Travail demandé –
Répondez aux questions suivantes à partir du texte sur la Constitution de 1959 :
1. Combien d'articles comptait la version initiale de la Constitution du 1er juin 1959 ?
2. En quelle année a eu lieu la révolte du Pain ?
3. Que dispose l'article 38 de la Constitution de 1959 ?

Texte fourni –
Autant de dispositions qui présentent des similitudes frappantes avec le texte de la Constitution du 1er juin 1959, sans ses amendements ultérieurs, ce qui nous incite à nous interroger quant à la pertinence de ce retour aux sources.
Le « salafisme » constitutionnel ou le retour aux sources bénies de la Constitution de 1959
La Constitution du 1er juin 1959 (encore une date symbolique qui perpétue le retour triomphal de Bourguiba quatre ans plus tôt) était certes relativement courte mais assez efficace pour l’instauration de manière percutante un régime présidentiel.
En effet, avec ses 63 articles (il s’agit ici de la version initiale sans les multiples amendements introduits plus tard, notamment, en 1976, 1988 et 2002), la Loi fondamentale a mis en place un régime présidentiel qui pourrait trouver ses justifications dans les exigences objectives visant à bâtir le jeune pays qui vient d’accéder à l’Indépendance, ce qui nécessite un pouvoir fort et centralisé.
Toutefois, en plus des exigences objectives, il y a eu une autre donne, subjective celle-là, consistant en la personnalité prédominante et omnipotente, du président de l’époque, Habib Bourguiba, qui dans les circonstances de l’époque, il était impensable, historiquement et politiquement parlant, qu’il accepterait de partager le pouvoir.
Néanmoins, la personnalité « exceptionnelle » de Bourguiba, que même les détracteurs les plus acharnés reconnaissent son charisme et sa vision perspicace s’agissant notamment de géopolitique régionale et mondiale, peut-elle être rééditée et justifiée, 63 ans plus tard, un mouvement de « salafisme » constitutionnel pour un retour aux sources et un rétablissement du texte de la Loi fondamentale de 1959.
Certes, l’histoire est cet éternel recommencement mais en près de deux-tiers d’un siècle qui n’ont pas été ce long fleuve tranquille, la Tunisie a connu une série d'événements et de perturbations, allant de la fin de l’expérience des Coopératives jusqu’à la dernière décennie où l’instabilité le disputait à la gabegie en passant par les affrontements entre le pouvoir et le Syndicat en 1978, la révolte du Pain en 1984, le coup d’Etat « médical » de 1987, le soulèvement du Bassin minier en 2008 et le soulèvement de 2011.
Pour revenir au texte de 1959 et aux similitudes frappantes avec celui proposé aux Tunisiens en 2022, nous soulignerons deux articles qui illustrent à eux seuls, ce « retour ».
L’article 38 de la Constitution de 1959 disposait que « Le Président de la République exerce le pouvoir exécutif conformément à la Constitution » et l’article 43 indique que « Le Président de la République arrête la politique générale du Gouvernement, veille à son application et informe l'Assemblée nationale de son évolution. Il choisit les membres de son gouvernement qui sont responsables devant lui ».
Nous retrouvons ici les larges prérogatives accordées au président de la République, et qui sont parfois sans partage, dans la Constitution de 1959, et une reprise voire une imitation dans le draft de 2022.
Néanmoins, la Constitution de 2022 est encore plus cohérente dans la mesure où de 1959 à 1970, la Tunisie ne disposait pas de poste de Premier ministre qui a été créé par la suite politiquement et légalement avant son institutionnalisation en le mentionnant dans le texte de la Constitution et en accordant à son détenteur des compétences relativement importantes (Amendement 1976, maladie de Bourguiba, etc.).
In fine et indépendamment de la teneur du texte qui sera en vigueur après le 25 juillet, les juristes et les politologues s’accordent à dire que l’efficacité d’une Constitution, et nonobstant le système mis en place ou les orientations choisies, est tributaire de sa mise en œuvre.
L’attitude des différents protagonistes et acteurs et le respect de l’essence, supposée être démocratique, de la Constitution, sont les principaux facteurs hautement déterminants du sort accordé à un texte, qui sera mis à la rude épreuve de la réalité et « otage » de la tournure des événements; les épisodes successifs, depuis 2014, entre les présidents de la République et les chefs du gouvernement ou leurs « Premiers ministres » en témoignent éloquemment.

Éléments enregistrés
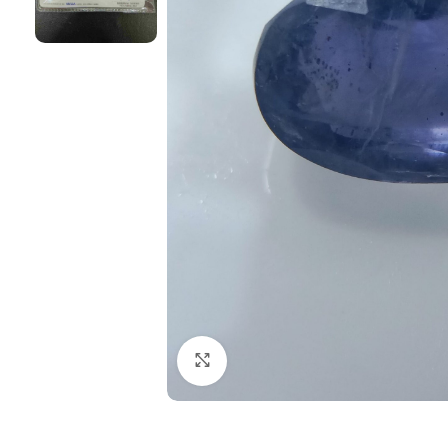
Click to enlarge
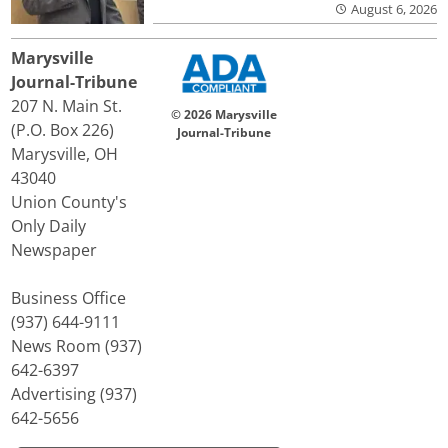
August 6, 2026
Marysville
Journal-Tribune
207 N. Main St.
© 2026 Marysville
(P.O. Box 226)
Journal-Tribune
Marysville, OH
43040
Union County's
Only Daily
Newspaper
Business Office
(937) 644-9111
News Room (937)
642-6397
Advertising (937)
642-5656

==

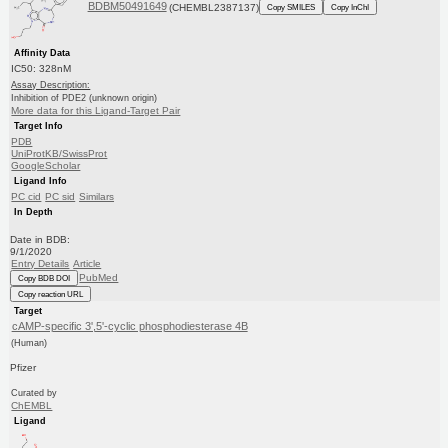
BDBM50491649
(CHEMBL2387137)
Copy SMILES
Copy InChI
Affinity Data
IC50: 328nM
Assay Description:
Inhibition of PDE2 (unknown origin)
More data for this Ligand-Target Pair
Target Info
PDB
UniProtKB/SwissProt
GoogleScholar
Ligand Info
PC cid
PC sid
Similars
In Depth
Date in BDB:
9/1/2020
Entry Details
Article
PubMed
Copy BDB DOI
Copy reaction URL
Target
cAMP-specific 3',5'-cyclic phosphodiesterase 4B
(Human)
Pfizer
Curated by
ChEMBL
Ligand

Résultat attendu –
1. Elle comptait 63 articles.
2. En 1984.
3. « Le Président de la République exerce le pouvoir exécutif conformément à la Constitution. »